Einen sehr persönlichen Film stellte Paolo Sorrentino im Wettbewerb von Venedig vor: er erinnert sich an seine Jugend in Neapel, lässt eine ganze Armada höchst skurriler Figuren aufmarschieren und verbeugt sich vor dem Idol seiner Kindheit, dem im vergangenen Jahr verstorbenen Ausnahme-Fußballer Diego Armando Maradona.

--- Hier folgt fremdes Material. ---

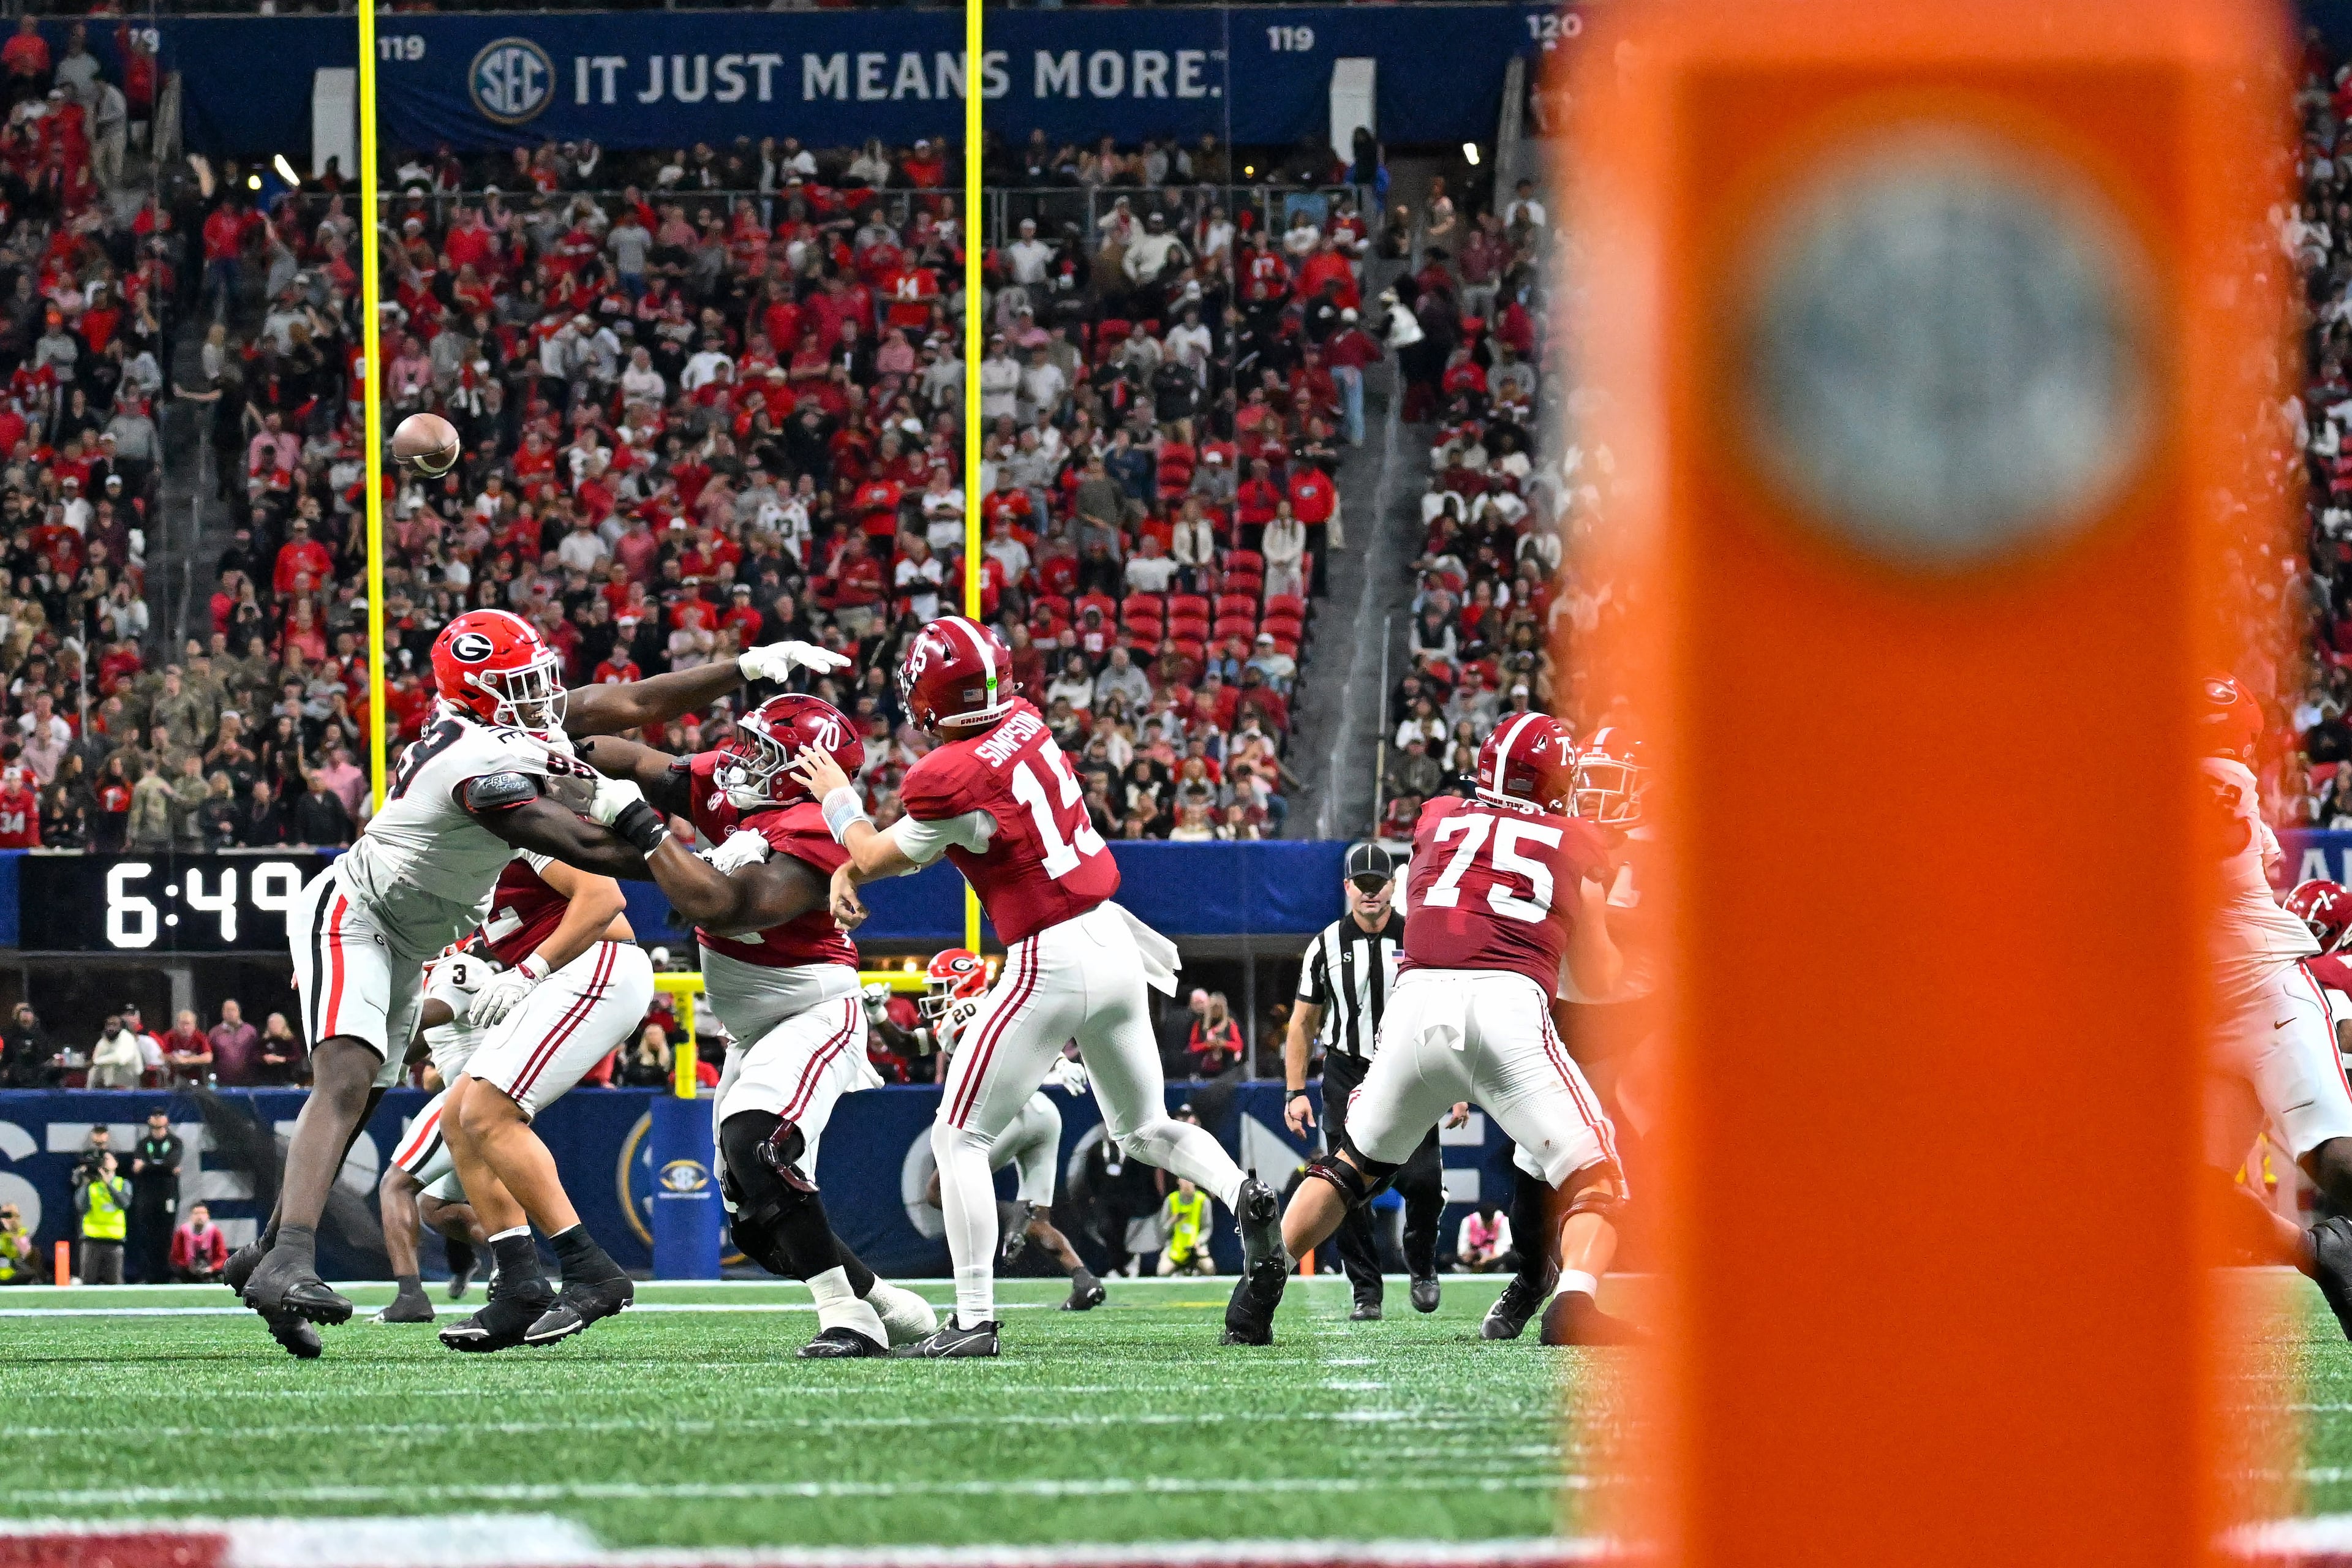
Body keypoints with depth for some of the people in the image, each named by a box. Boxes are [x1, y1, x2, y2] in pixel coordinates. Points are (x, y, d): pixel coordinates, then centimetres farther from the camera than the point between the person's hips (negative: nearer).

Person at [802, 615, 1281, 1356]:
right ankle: (1243, 1195, -6)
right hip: (1115, 945, 8)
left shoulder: (952, 777, -17)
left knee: (960, 1139, 1)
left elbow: (880, 855, 2)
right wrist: (849, 869, 8)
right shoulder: (1024, 722, 6)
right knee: (1147, 1130, 22)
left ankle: (974, 1321, -4)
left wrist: (838, 802, 20)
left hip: (1052, 963, -8)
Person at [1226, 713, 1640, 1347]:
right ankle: (1575, 1301, -23)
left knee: (1356, 1161, 25)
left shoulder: (1437, 819, 24)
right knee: (1594, 1177, 3)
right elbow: (1597, 979, 22)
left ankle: (1263, 1281, 14)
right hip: (1509, 1004, -3)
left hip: (1418, 998, 3)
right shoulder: (1576, 847, 19)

Er führte nicht nur Argentinien zum WM-Titel 1986, als er im Viertelfinale gegen England seine Gegenspieler mit einem Jahrhundert-Dribbling fast quer über das gesamte Spielfeld narrte und bei einem irregulären Tor die „Hand Gottes“ zur Hilfe nahm, wie er schlitzohrig einräumte. Er brachte auch dem SSC Neapel den lang ersehnten nationalen Meistertitel, von dem der kleine Fabietto träumte. Dieses Alter ego des jungen Paolo Sorrentino spielt Filippo Scotti sehr überzeugend. Dass Paolo in der Realität ebenso wie die Filmfigur Fabietto kein Spiel ausließ, sollte ihm das Leben retten: dadurch war er zur richtigen Zeit nicht am falschen Ort und entkam dem Unglück, das ihn zum Waisen machte. In dieser Szene, die fast 1:1 die Kindheitserinnerungen des Regisseurs abbildet, wird der autobiographische Charakter von „Die Hand Gottes“ (im Original: „È stata la mano di Dio“) besonders deutlich.

„Die Hand Gottes“ zeichnet ansonsten in launig-mäandernden Szenen das Erwachsenwerden des Jungen nach. Viel Zeit nimmt sich Sorrentino, all die sonderbaren Typen zu porträtieren, die seinen Weg säumten: die Mutter, die ständig zu Streichen aufgelegt ist, eine alte Tante, die zu touretteartigen Unflätigkeiten neigt, eine jüngere Tante, die mit ihren exhibitionstischen Sonnenbädern die gierigen Blicke der pubertierenden und erwachsenen Männer auf sich zieht (siehe Bild) oder die Baronin, die im verblassenden Glanz ihrer Vergangenheit lebt und ihn in die Geheimnisse des Sex einführt, und noch manch andere skurrile Gestalten mehr…

Die Miniaturen, die sich in den knapp zwei Stunden aneinanderreihen, durchweht wie schon einige frühere Sorrentino-Filme (z.B. „Ewige Jugend“) ein aus der Zeit gefallener Alt-Herren-Humor, obwohl der Regisseur erst vor kurzem seinen 50. Geburtstag feierte. Trotz einiger Längen und Redundanzen ist der Film in seiner schrulligen Art recht unterhaltsam. Die Jury in Venedig überzeugte „Die Hand Gottes“ so sehr, dass sie ihm einen Silbernen Löwen (den Großen Preis der Jury) verlieh. Der Film stand auch auf der Golden Globe- und Oscar-Shortlist für den besten fremdsprachigen Film, konnte sich aber in beiden Fällen nicht gegen „Drive my car“ durchsetzen.

Seit dem 2. Dezember 2021 läuft „Die Hand Gottes“ in ausgewählten Kinos, ab 15. Dezember auch auf Netflix.